Seventh Inning – Business and Baseball: It Hurts Worse When You’re Losing

Watch any sporting contest for long enough, and you’re sure to see at least one injury or near-injury. The runner stealing home collides with the catcher blocking the plate; the pitcher gets mowed down by a line drive; an outfielder runs into the wall. It happens – because they play hard and they play to win.

What’s interesting is that, many times, the same tumble that might earn one player a few days on the DL (disabled list), is nothing more than a shake of the head from another player.
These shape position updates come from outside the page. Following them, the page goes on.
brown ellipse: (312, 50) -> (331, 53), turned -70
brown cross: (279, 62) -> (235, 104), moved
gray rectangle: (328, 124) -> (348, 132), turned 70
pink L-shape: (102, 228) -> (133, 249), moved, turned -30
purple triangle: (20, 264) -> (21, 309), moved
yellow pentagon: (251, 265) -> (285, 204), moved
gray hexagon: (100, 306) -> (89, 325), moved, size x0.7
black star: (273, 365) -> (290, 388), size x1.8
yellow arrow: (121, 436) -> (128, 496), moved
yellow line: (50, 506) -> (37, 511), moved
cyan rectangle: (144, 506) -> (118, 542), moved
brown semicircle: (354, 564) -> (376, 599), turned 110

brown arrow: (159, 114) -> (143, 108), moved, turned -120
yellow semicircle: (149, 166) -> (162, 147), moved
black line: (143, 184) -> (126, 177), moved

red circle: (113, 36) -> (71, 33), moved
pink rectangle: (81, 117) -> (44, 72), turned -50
What’s the difference?

When you see a player get hurt sliding into home for the winning run, he’s more likely to leap to his feet and be carried off the field on his teammates shoulders rather than be carried off the field on a stretcher. The simple fact: It hurts worse when you’re losing.

The same is true for small business. If you pull an all-niter (more on that in another article) to get your first product ready to launch and it’s a rousing success (or for my department, producing a sales meeting and product intro that had the audience on its feet cheering), you’re less likely to complain of sleep deprivation. The adrenaline of a great play or a great program carries you through the discomfort. But if that same person, or group, pulls the all-niter for a product, product intro, or meeting that flops, they’ll feel a lot more tired – and discouraged.

Here’s what to do when you experience your own jaw-clenching mess-up:

  • Remind yourself that a setback is just that: A temporary obstacle, not a death sentence. Tomorrow is another day, another game, another chance to improve.
  • Look for the lesson. Dig deep into a missed play or loss to find the nugget of wisdom you can use to improve your next go-round. Did you find a great new widget for your blog? Did you increase your traffic? Did you make any new contacts? These are all achievements that will outlive the pain of a bad tumble.
  • Watch the instant replay. Replay that awful crash not to beat yourself up, but in order to avoid a similar pile-up in the future. Were there warning signs you missed? Did you know the outcome was inevitable? What can you do differently the next time around?

Losses hurt. But they don’t have to send you to the Disabled List for the rest of the season. Remind yourself that there is a win hidden in a defeat, and commit to finding and extracting the lessons. It’s all just part of the game. The only true failure is to fail to learn from your own mistakes.